The Media Freedom Act (“MFA”), originally proposed by the European Commission in 2022, aims to protect the independence and plurality of media services. Media services are defined as the provision of programmes and press publications, to inform, entertain or educate, which are under the editorial responsibility of a media service provider (“MSP”). The proposal aims to prevent political interference in editorial decisions, ensure transparency of media ownership, protect journalists from having to disclose their sources and from the use of spyware against them, establish requirements for transparent allocation of state advertising, ensure the independence and stable funding of public service media, address media concentrations, and increase protection against media content removal by large online platforms.

On 3 October 2023, Parliament published its proposed amendments to the MFA (previously reported by Wiggin).
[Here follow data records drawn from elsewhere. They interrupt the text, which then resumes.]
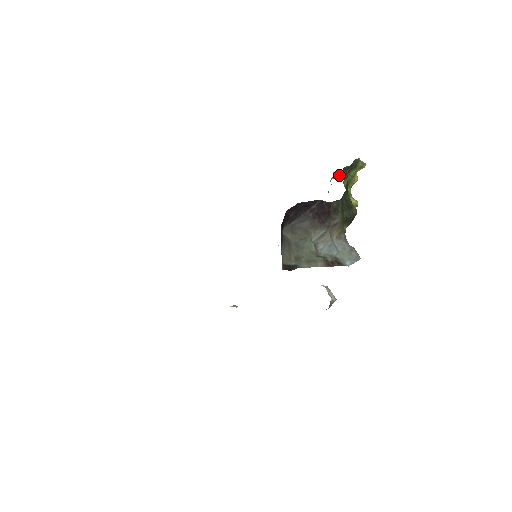
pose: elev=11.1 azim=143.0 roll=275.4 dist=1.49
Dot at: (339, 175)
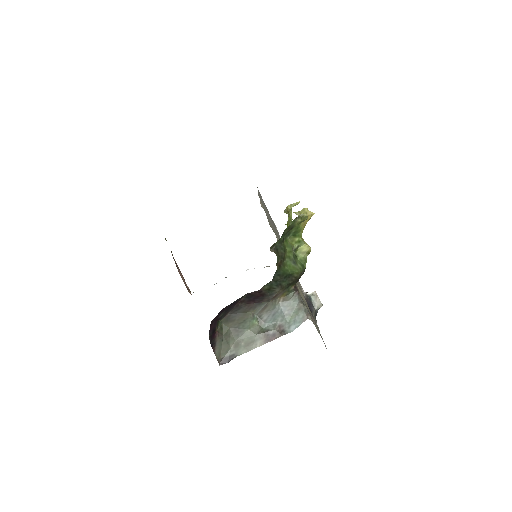
Dot at: (298, 203)
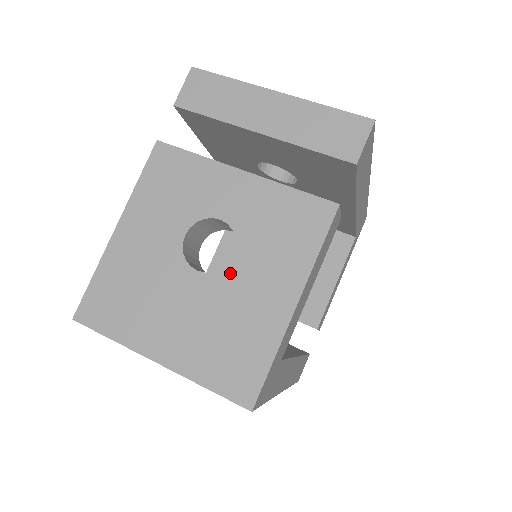
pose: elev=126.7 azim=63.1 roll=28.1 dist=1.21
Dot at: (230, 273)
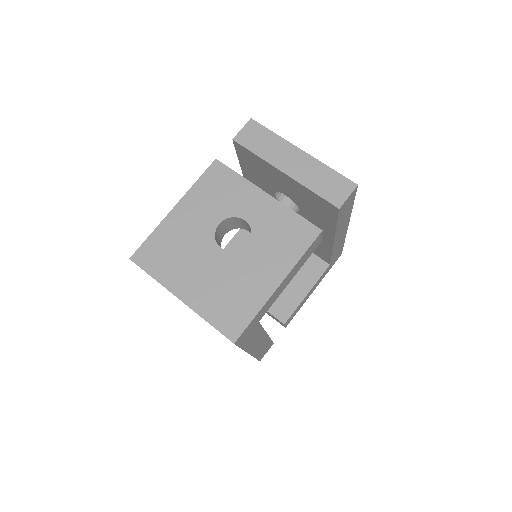
Dot at: (242, 255)
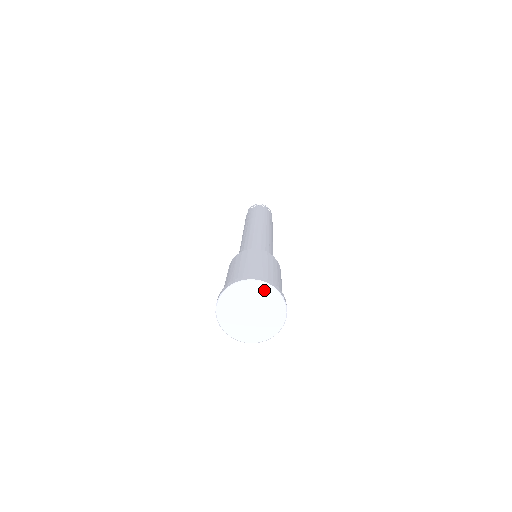
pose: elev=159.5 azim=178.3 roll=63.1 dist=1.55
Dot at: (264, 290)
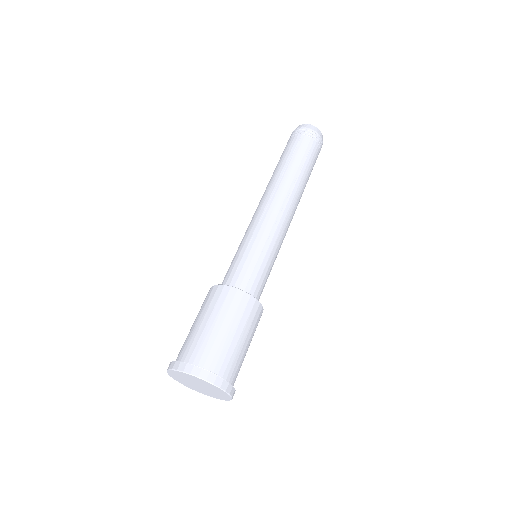
Dot at: (220, 391)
On 15 December 2023, the EU Parliament and Council reached a provisional agreement on the MFA. The agreed text is not yet available but some of the reported changes to the Commission’s original proposal, agreed by the Parliament and Council, are described below.

Under the MFA, Member States must respect the effective editorial freedom of MSPs and not interfere with editorial polices and decisions. They may not detain, sanction, intercept, search, seize or inspect MSPs, their family or employees on the grounds that they refuse to disclose journalistic sources, or deploy spyware on any device used by an MSP other than when justified on the grounds of national security or as part of a serious crime investigation. According to reports, the co-legislators appear to have agreed amendments removing the Commission’s proposed exceptions to prohibition on interferences to the effect that the interferences will only be permitted on a case-by-case basis “by reason of an overriding public interest” which will be subject to authorisation by a judicial authority, and that the use of surveillance software must also be justified for the purposes of investigating serious crimes punishable by a custodial sentence in the respective Member State.

The MFA provides that MSPs providing news and current affairs content must publicly disclose the names of their direct and indirect owners and any actual or potential conflict of interest by any party having a stake in them that may affect the provision of news and current affairs content. According to reports, the co-legislators agreed to extend these transparency obligations to all MSPs, not just those who publish news and current affairs content.

In order to ensure moderation decisions by online platforms do not negatively affect media freedom, the MFA contains safeguards against the unjustified removal of professionally produced media content published online. Specifically, in cases not involving systemic risks such as disinformation, Very Large Online Platforms (“VLOPs“) (defined under the EU Digital Services Act as online platforms having 45m or more average monthly active users in the EU) that intend to delete legal media content considered to be contrary to the VLOP’s terms and conditions would have to inform the MSP of its reasons in advance of the deletion. The co-legislators have agreed to extend this provision to a VLOP’s decision to restrict content as well as to deletion, and have agreed 24-hour stay up period in which the MSP may respond to the reasons given for the proposed restriction or deletion. Even after restriction or deletion, MSPs will still have the option to bring the case to an out-of-court dispute settlement body.

The provisional agreement must now be endorsed by the Parliament and Council and will then need to be formally adopted by both institutions.